_Selected passage_
Organisation Name
European Automobile Manufacturers Association (ACEA)
InfluenceMap Query
Energy Policy and Mix
Data Source
Legislative Consultations
 
 

Score for this Data / Query Cell

-0.52

InfluenceMap has researched and collated the following pieces of evidence associated with the data source and query indicated above. Extraordinary information is indicated by a coloured flag in the upper right corner. Evidence items in order of data inputted with exceptional items first.

 

Mixed on measures to transition the energy mix

InfluenceMap Comment:

Not supporting minimum targets for ZEVs but supporting other incentives to encourage ZEV uptake (Consultation on the revision of CO2 emission performance standards for light duty vehicles, October 2016)

_Data provided_

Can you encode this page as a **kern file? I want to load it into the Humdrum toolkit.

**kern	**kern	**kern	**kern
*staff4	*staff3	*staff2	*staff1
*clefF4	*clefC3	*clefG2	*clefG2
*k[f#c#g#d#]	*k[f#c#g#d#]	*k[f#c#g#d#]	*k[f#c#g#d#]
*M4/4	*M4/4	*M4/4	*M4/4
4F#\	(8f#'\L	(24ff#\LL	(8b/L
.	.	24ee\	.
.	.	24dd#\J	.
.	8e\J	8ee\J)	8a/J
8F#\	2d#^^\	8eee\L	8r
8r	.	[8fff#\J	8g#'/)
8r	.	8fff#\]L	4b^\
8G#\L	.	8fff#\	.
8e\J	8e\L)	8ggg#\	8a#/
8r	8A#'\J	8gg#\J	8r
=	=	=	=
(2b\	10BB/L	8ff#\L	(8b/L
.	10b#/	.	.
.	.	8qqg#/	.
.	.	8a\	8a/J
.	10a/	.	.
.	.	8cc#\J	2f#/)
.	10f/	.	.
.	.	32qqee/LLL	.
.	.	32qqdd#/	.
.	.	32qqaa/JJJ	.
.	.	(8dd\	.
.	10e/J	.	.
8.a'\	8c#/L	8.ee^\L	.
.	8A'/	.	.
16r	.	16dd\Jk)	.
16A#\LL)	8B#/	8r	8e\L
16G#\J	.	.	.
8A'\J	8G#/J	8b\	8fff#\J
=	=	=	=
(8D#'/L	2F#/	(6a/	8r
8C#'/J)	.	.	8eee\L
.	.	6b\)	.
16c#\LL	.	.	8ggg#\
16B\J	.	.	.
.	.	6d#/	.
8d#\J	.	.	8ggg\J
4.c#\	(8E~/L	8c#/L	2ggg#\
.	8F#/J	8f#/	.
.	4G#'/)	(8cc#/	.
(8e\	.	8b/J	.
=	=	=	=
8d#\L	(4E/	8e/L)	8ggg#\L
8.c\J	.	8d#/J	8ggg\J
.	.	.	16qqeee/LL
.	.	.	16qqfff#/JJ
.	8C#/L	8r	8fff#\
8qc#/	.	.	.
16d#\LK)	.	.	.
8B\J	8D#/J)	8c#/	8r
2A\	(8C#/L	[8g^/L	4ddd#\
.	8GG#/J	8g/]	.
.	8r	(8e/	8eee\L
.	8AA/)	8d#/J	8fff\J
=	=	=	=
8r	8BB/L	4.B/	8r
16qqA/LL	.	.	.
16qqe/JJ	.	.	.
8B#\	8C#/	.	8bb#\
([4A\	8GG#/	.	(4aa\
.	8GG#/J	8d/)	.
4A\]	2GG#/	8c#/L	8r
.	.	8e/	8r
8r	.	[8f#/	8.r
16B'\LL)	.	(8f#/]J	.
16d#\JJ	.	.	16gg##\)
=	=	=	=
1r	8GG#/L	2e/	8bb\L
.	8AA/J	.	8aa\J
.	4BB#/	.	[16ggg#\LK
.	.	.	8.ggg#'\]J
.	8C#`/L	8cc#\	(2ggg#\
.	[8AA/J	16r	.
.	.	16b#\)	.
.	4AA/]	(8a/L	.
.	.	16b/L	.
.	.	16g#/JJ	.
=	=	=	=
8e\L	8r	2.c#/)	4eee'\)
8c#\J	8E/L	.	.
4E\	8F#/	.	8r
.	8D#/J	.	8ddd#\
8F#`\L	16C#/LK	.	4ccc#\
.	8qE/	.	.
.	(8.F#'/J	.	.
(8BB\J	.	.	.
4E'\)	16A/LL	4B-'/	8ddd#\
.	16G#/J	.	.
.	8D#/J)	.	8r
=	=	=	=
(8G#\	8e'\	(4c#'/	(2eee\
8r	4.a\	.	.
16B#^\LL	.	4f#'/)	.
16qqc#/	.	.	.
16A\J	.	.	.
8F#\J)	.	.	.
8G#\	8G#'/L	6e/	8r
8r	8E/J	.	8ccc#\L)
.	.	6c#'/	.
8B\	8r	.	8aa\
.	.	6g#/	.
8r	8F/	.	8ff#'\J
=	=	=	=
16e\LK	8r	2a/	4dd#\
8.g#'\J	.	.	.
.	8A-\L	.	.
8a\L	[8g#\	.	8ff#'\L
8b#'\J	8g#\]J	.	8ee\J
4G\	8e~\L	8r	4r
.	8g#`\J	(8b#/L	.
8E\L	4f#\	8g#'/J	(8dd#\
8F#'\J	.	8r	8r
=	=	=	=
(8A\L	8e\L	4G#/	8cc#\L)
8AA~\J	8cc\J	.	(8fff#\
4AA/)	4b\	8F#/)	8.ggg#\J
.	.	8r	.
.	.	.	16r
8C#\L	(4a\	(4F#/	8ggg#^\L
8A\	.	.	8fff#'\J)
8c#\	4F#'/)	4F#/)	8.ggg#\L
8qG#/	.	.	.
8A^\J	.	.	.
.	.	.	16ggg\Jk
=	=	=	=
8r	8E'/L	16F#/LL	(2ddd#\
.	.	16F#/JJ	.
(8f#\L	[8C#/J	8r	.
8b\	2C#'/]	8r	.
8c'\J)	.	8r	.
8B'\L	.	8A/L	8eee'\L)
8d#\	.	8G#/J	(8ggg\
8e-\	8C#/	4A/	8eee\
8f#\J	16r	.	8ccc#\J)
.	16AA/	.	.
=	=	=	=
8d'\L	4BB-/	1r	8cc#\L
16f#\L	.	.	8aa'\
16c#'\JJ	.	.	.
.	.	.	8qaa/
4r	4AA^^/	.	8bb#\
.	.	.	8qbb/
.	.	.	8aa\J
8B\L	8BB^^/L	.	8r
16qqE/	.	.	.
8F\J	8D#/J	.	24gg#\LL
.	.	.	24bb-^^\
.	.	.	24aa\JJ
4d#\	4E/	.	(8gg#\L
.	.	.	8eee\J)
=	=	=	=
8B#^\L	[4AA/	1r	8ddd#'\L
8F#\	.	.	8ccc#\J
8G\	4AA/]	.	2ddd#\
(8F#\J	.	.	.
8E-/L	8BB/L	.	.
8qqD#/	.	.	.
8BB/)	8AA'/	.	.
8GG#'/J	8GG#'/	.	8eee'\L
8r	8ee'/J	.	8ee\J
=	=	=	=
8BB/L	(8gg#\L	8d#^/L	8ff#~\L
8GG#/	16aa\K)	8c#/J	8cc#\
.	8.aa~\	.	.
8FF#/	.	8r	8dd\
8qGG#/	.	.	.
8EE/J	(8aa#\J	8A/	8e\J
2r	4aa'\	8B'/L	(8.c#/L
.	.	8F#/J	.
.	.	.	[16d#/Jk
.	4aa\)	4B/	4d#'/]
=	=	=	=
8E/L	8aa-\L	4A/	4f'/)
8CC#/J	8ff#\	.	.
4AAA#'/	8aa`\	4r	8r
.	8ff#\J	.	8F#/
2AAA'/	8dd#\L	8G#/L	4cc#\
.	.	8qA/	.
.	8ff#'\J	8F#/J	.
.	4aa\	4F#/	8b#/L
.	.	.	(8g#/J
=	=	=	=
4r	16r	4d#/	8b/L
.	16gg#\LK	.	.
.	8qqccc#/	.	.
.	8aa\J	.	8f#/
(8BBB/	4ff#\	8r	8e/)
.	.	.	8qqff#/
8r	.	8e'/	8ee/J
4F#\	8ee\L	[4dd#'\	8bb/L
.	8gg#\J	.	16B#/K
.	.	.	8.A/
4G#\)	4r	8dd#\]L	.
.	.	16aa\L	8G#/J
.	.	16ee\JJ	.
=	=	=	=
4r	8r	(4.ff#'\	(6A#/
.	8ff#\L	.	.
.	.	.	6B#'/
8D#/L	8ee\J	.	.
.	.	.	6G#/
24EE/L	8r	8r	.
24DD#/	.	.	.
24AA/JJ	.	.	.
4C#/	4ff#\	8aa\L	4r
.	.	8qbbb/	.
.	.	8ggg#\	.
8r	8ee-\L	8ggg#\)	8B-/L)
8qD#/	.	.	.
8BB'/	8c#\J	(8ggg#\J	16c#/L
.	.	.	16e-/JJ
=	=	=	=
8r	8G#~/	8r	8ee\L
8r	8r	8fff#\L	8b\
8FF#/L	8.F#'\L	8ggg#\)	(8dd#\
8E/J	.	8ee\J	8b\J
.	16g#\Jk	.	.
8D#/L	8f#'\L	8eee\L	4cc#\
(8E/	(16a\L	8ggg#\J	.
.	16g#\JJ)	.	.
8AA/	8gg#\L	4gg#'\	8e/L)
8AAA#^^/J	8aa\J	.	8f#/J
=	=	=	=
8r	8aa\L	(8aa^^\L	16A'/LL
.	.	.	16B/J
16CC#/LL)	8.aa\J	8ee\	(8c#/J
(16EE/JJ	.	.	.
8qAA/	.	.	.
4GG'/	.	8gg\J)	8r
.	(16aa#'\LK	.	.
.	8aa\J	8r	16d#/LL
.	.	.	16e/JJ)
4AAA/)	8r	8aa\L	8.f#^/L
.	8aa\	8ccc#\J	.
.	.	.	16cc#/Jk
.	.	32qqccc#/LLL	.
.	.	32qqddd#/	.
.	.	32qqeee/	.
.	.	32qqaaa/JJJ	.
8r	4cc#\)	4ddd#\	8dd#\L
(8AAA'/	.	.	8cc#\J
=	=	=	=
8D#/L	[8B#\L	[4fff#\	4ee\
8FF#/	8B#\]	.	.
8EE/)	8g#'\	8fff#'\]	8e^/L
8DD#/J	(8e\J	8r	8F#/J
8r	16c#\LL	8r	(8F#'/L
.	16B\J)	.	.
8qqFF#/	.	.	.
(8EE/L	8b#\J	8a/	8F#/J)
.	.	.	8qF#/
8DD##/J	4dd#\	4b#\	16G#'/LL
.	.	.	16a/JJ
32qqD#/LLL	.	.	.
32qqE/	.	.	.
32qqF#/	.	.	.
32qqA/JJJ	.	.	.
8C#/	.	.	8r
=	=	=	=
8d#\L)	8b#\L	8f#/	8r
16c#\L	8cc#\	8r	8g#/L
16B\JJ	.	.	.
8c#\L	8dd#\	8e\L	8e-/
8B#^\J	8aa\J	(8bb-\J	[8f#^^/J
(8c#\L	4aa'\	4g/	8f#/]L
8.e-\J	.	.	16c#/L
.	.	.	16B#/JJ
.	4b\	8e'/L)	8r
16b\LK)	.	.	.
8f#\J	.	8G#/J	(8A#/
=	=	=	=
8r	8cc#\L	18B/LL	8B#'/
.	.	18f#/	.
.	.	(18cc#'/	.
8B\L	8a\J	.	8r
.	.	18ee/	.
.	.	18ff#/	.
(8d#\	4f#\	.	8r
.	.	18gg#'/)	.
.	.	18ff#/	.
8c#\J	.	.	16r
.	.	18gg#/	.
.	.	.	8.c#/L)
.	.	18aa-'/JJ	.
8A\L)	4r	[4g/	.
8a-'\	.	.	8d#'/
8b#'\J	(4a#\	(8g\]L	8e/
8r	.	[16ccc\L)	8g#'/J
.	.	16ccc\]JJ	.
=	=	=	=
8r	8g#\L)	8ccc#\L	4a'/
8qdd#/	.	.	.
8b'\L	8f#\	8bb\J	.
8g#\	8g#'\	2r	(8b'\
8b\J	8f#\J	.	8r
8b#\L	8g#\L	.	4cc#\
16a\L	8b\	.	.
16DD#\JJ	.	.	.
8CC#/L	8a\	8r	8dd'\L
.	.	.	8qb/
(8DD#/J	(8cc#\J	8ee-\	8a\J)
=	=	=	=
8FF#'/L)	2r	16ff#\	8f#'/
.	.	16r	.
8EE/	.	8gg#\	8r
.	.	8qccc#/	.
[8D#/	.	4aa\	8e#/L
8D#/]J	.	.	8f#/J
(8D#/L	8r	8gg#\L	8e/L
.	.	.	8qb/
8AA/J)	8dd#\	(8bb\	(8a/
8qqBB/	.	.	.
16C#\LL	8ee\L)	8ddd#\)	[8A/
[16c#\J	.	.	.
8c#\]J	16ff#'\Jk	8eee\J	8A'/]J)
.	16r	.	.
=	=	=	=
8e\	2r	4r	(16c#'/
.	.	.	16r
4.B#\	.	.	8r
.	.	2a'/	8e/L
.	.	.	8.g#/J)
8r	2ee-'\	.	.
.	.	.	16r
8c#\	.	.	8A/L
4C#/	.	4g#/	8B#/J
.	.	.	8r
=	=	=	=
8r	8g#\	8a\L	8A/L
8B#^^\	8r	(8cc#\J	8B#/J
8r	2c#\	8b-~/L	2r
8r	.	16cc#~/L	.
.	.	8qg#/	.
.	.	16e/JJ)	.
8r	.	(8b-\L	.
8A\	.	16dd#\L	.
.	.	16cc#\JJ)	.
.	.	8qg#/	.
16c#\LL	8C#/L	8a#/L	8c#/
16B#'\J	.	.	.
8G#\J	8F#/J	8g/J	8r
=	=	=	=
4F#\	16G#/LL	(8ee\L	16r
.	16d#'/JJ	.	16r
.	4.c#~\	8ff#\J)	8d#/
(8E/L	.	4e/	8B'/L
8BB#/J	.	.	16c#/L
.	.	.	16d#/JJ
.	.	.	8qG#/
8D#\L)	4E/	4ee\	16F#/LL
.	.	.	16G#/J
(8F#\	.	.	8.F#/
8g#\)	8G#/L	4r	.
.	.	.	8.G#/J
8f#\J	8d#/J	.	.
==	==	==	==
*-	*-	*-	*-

_What you will do_
A: Write out the InfluenceMap entry on ACEA word for word, starting at "Organisation Name" and ending at "exceptional items first.".
B: Continue the InfluenceMap entry on ACEA from its last line.

_Task-by-task results_
A:
Organisation Name
European Automobile Manufacturers Association (ACEA)
InfluenceMap Query
Energy Policy and Mix
Data Source
Legislative Consultations
 
 

Score for this Data / Query Cell

-0.52

InfluenceMap has researched and collated the following pieces of evidence associated with the data source and query indicated above. Extraordinary information is indicated by a coloured flag in the upper right corner. Evidence items in order of data inputted with exceptional items first.

B:
Extract from Source:

(In your view, how important are the following objectives for future LDV CO2 legislation? [...] Promoting the market uptake of low-emission and zero-emission vehicles) No response [...] (Should there be a mechanism in the CO2 legislation toencourage the deployment of low- and zero-emissions vehicles?) Yes (Should manufacturers be required to produce and sell a minimum proportion of low- and zero emission vehicles?) No (Should other types of incentives be put in place for low and zero-emission vehicles (instead of requirement to produce and sell a minimum proportion of low- and zero emission vehicles)? Yes

Created: 19/05/2017 Last edited: 19/05/2017

 

Mixed support for  measures to transition the energy mix

InfluenceMap Comment:

Supporting Co2 related taxation to drive the move to less pollution vehicles, but with some exceptions (ACEA, comments on long term EU GHG emission strategy, September 2018)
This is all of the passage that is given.